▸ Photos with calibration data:
%%

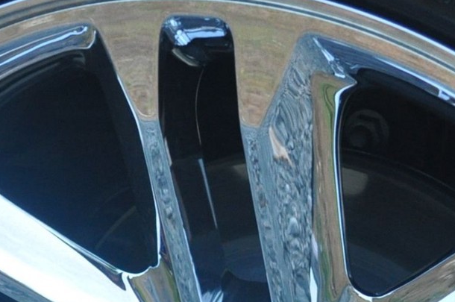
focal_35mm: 123
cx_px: 364
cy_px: 463
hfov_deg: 16.5
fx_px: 1553
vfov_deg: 10.7
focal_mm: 20
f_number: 3.8
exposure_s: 1/50
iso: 800
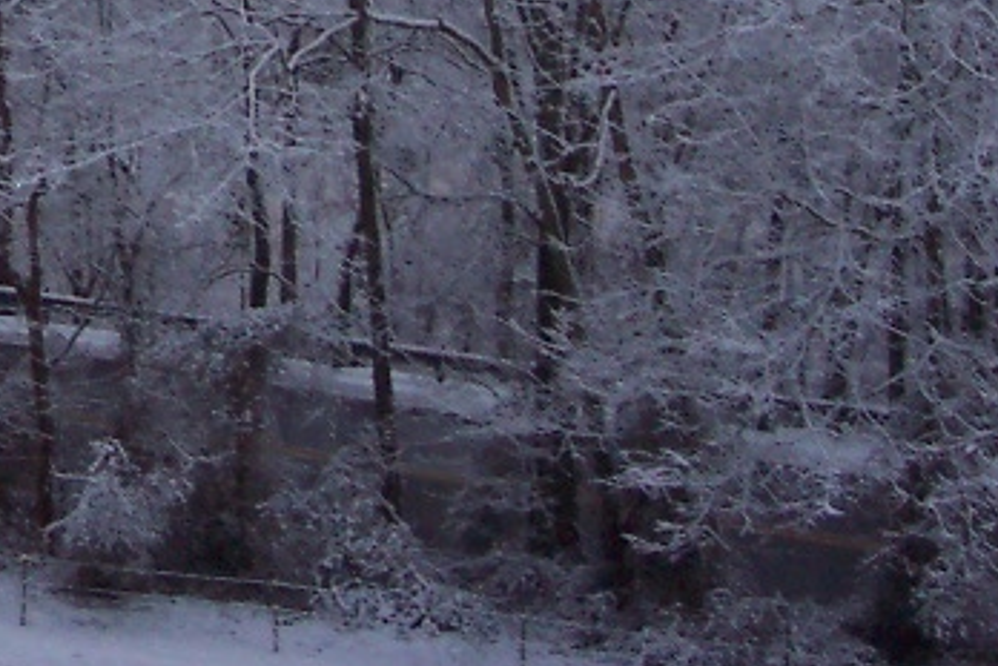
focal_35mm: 118
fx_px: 3271
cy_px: -362
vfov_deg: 11.1
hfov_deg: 16.8
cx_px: -123
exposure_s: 1/10
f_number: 2.8
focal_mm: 8
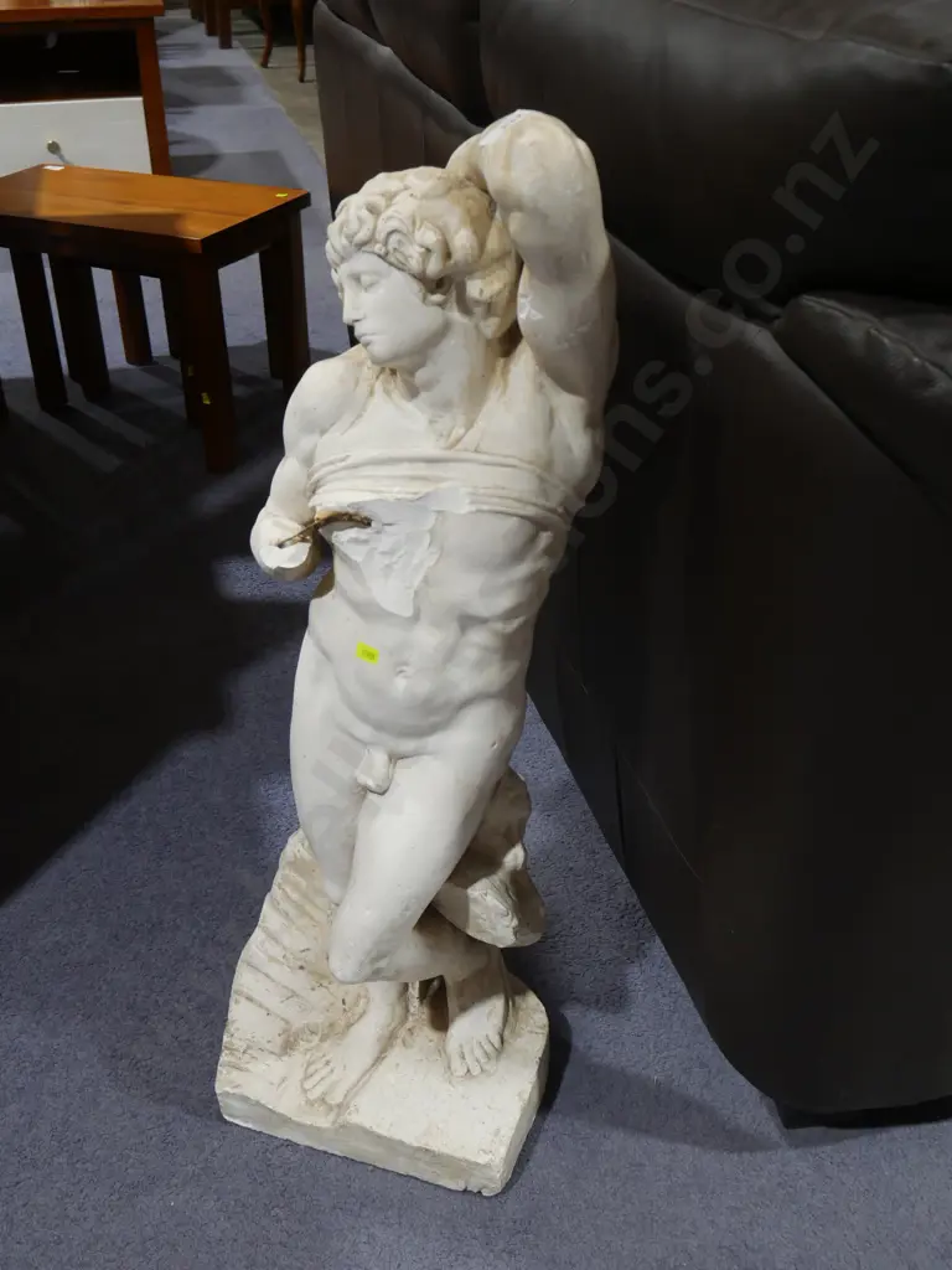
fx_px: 1393
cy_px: 635
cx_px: 476
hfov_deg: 37.7
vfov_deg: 49.0
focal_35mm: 38
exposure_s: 1/60
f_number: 5.3
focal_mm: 19
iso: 640
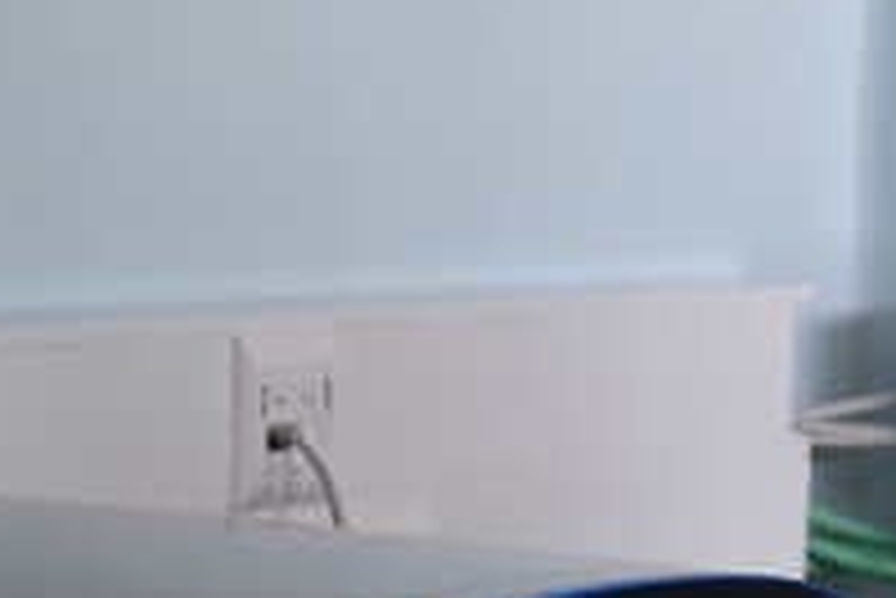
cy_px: 355
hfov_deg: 11.7
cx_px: 1567
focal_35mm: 163
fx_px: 4060
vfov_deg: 8.4
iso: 400
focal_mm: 24
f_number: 4
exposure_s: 1/60
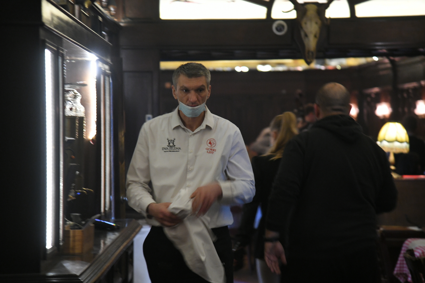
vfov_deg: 11.4
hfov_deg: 17.1
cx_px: 212
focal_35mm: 120
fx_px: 1417
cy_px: 142
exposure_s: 1/30
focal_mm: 120
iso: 4000
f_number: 4
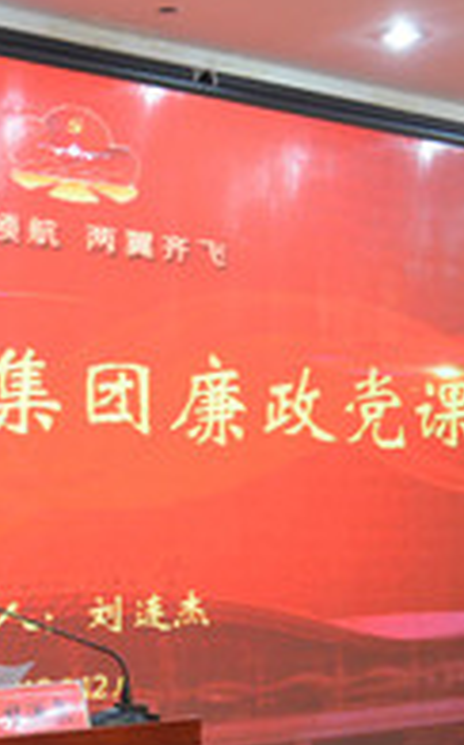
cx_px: -76
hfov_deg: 13.1
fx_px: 1974
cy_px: 576
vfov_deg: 21.2
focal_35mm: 97
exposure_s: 1/30
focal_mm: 25
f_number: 4
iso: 1800
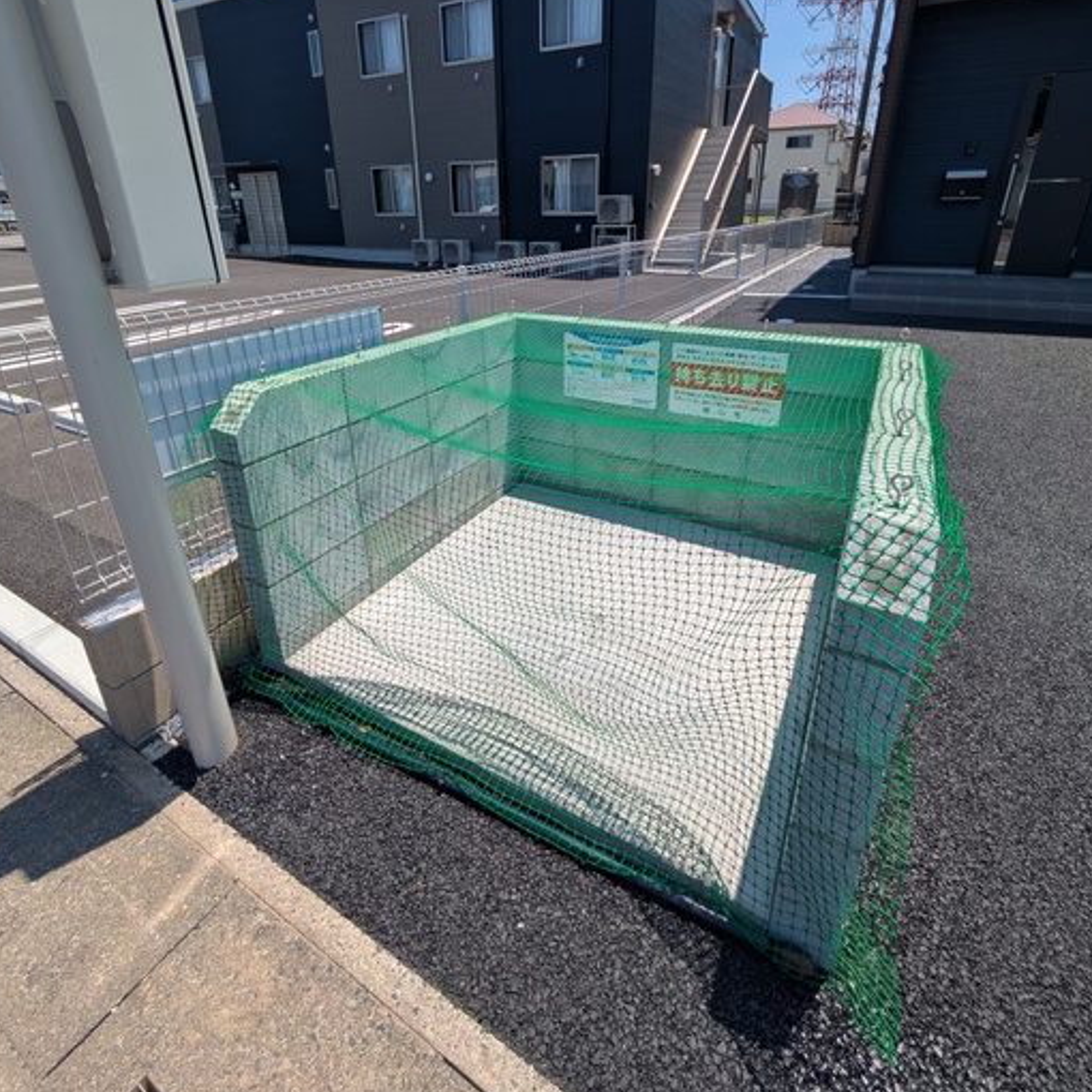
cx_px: 544
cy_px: 445
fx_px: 607
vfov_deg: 83.1
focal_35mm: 17
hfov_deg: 84.0
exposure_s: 1/1887
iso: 46
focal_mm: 1.83
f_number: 2.2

%%

▸ What is needed: From the first line to the last, set down the records above exactly and skip the pictures.

▸ Result:
focal_35mm: 123
cx_px: 364
cy_px: 463
hfov_deg: 16.5
fx_px: 1553
vfov_deg: 10.7
focal_mm: 20
f_number: 3.8
exposure_s: 1/50
iso: 800
focal_35mm: 118
fx_px: 3271
cy_px: -362
vfov_deg: 11.1
hfov_deg: 16.8
cx_px: -123
exposure_s: 1/10
f_number: 2.8
focal_mm: 8
fx_px: 1393
cy_px: 635
cx_px: 476
hfov_deg: 37.7
vfov_deg: 49.0
focal_35mm: 38
exposure_s: 1/60
f_number: 5.3
focal_mm: 19
iso: 640
cy_px: 355
hfov_deg: 11.7
cx_px: 1567
focal_35mm: 163
fx_px: 4060
vfov_deg: 8.4
iso: 400
focal_mm: 24
f_number: 4
exposure_s: 1/60
vfov_deg: 11.4
hfov_deg: 17.1
cx_px: 212
focal_35mm: 120
fx_px: 1417
cy_px: 142
exposure_s: 1/30
focal_mm: 120
iso: 4000
f_number: 4
cx_px: -76
hfov_deg: 13.1
fx_px: 1974
cy_px: 576
vfov_deg: 21.2
focal_35mm: 97
exposure_s: 1/30
focal_mm: 25
f_number: 4
iso: 1800
cx_px: 544
cy_px: 445
fx_px: 607
vfov_deg: 83.1
focal_35mm: 17
hfov_deg: 84.0
exposure_s: 1/1887
iso: 46
focal_mm: 1.83
f_number: 2.2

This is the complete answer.